Żadna osoba nie zasługuje na złe traktowanie po prostu za to, kim jest, chyba że celowo krzywdzi lub niszczy innych. Większość po prostu chce, aby inni zaakceptowali nasze prawdziwe ja i pokochali nas za to, mówi dr Handel. Co jeśli całkowicie odpuścimy osądzanie i przyjmiemy złożoność istoty ludzkiej?
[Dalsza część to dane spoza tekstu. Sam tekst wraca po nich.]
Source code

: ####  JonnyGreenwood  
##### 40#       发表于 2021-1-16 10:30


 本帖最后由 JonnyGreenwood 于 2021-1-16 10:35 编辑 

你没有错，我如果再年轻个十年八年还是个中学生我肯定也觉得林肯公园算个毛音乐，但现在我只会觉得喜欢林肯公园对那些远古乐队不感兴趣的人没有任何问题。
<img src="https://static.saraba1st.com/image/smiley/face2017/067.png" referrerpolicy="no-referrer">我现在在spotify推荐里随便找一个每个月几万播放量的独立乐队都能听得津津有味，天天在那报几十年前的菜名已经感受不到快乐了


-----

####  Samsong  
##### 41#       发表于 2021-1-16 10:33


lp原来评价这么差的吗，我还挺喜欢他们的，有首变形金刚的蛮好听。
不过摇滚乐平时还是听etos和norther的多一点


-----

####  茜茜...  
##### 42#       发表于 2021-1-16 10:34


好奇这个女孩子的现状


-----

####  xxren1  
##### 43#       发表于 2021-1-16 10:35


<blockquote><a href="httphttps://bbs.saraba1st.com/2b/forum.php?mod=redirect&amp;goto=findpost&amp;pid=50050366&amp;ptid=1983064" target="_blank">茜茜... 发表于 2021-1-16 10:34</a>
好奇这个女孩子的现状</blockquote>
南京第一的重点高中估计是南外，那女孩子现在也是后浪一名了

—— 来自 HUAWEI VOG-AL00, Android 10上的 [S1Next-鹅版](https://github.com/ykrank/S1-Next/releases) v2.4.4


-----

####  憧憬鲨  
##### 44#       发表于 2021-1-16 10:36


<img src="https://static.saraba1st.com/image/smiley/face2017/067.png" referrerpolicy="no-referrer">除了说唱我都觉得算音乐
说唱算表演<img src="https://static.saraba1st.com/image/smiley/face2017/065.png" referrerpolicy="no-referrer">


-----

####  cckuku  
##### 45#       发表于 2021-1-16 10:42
Hilary Handel oferuje trochę ćwiczeń. Wystarczy zadać sobie kilka pytań.

Samopotępienie

  • Jak myślisz, co jest w Tobie nienormalne? Co ukrywasz przed innymi? Szukaj głęboko i uczciwie.
  • Jak myślisz, co się stanie, jeśli ktoś dowie się o tych cechach lub cechach Ciebie?
  • Skąd wziąłeś to przekonanie? Czy opiera się na przeszłych doświadczeniach?
  • Co byś pomyślał, gdybyś wiedział, że ktoś inny ma ten sam sekret?
  • Czy istnieje inny, bardziej zrozumiały sposób, w jaki możesz ujawnić swój sekret?
  • Jak to jest zadawać sobie te pytania?

Potępienie innych

  • Co oceniasz u innych?
  • Dlaczego to potępiasz?
  • Gdybyś nie oceniał innych w ten sposób, z jakimi emocjami musiałbyś się zmierzyć? Wypisz wszystko, co przychodzi ci do głowy: strach, poczucie winy, smutek, złość lub inne uczucia.
  • Jak to jest o tym myśleć?

Być może odpowiedzi na te pytania pomogą ci zrozumieć, co myślisz o sobie lub innych. Kiedy nie akceptujemy pewnych cech naszej osobowości, wpływa to na nasze relacje z innymi. Dlatego czasami warto zakwestionować głos wewnętrznego krytyka i przypomnieć sobie, że my, podobnie jak wszyscy wokół nas, jesteśmy tylko ludźmi i każdy jest na swój sposób wyjątkowy.


O autorze: Hilary Jacobs Handel jest psychoanalitykiem i autorką Not Necessarily Depression. Jak trójkąt zmian pomaga ci usłyszeć swoje ciało, otworzyć emocje i ponownie połączyć się z twoim prawdziwym ja.